• **Exercise**
From the line containing "right shoulder: (1116, 363)" to the final line of the material below, copy each line exactly, including both endpoints, and leave out all other lines.

++++++++++++++++++++

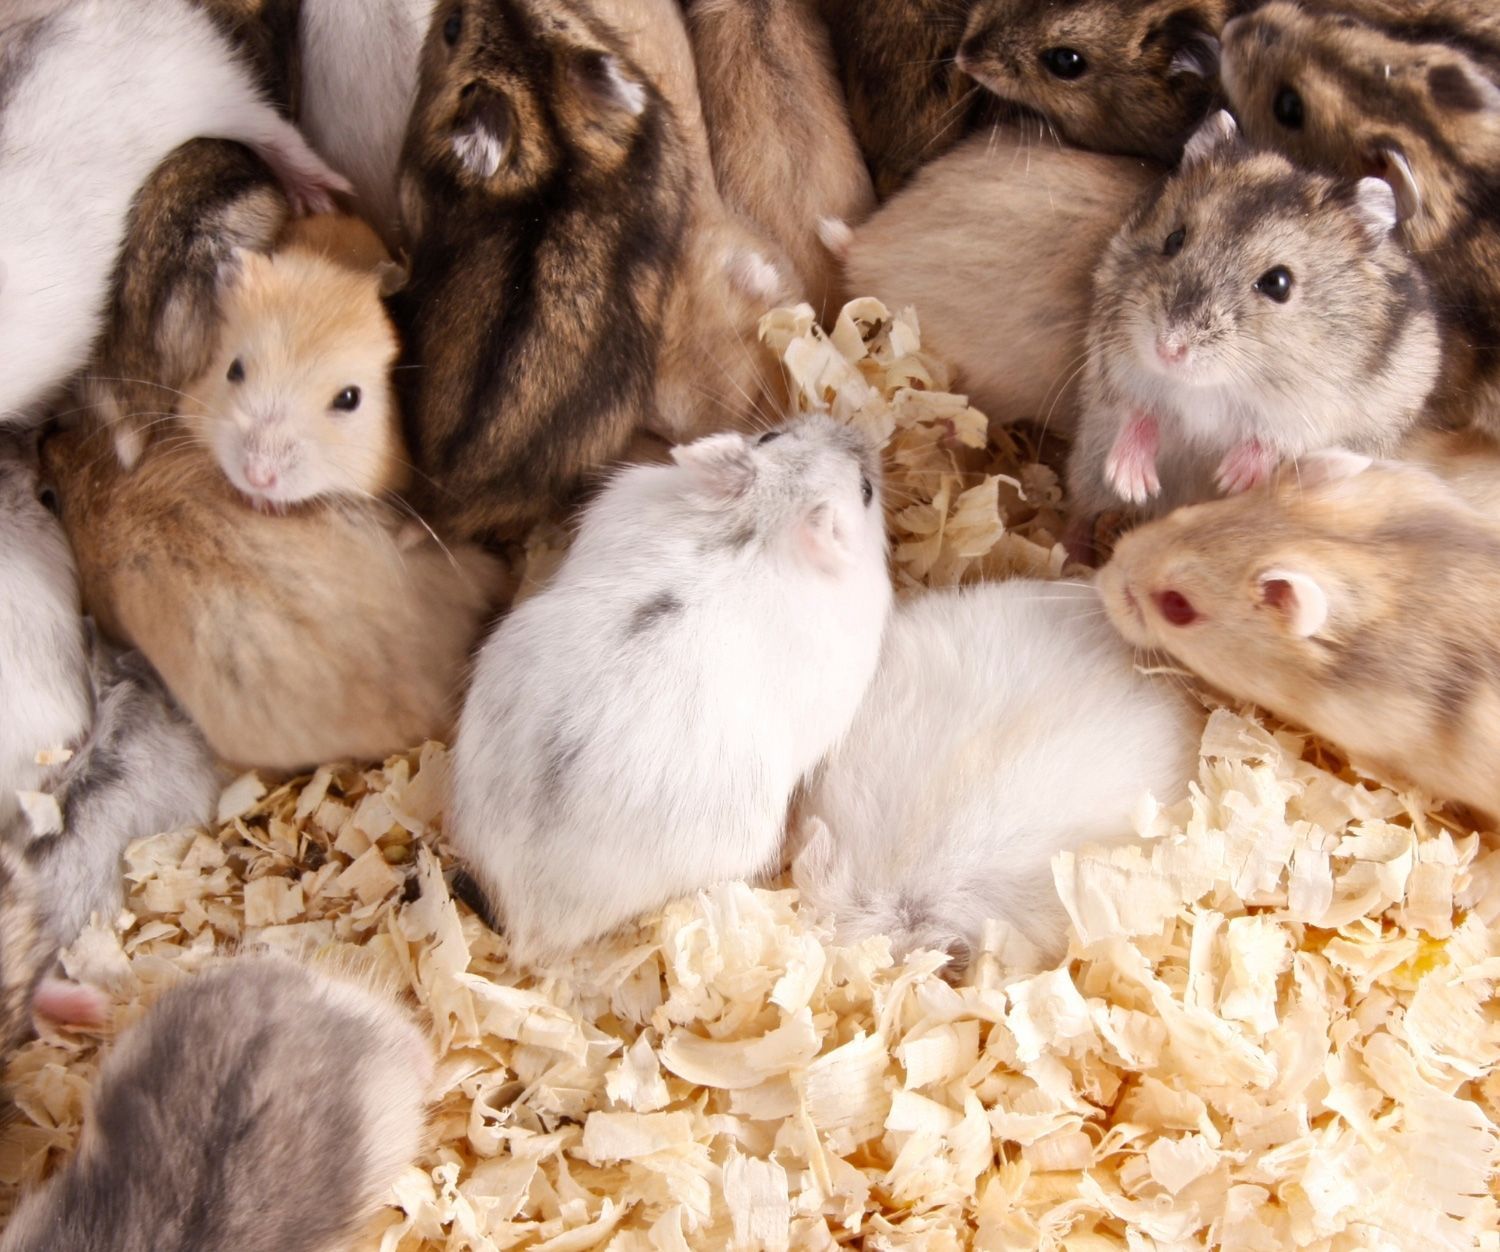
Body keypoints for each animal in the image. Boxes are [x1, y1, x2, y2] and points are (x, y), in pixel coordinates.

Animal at [1067, 110, 1440, 527]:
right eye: (1174, 239)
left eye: (1279, 283)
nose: (1168, 349)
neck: (1212, 385)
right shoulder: (1116, 363)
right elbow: (1138, 411)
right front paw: (1132, 483)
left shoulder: (1320, 412)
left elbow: (1273, 439)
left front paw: (1230, 479)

++++++++++++++++++++

• **Expected output**
right shoulder: (1116, 363)
right elbow: (1138, 411)
right front paw: (1132, 483)
left shoulder: (1320, 412)
left elbow: (1273, 439)
left front paw: (1230, 479)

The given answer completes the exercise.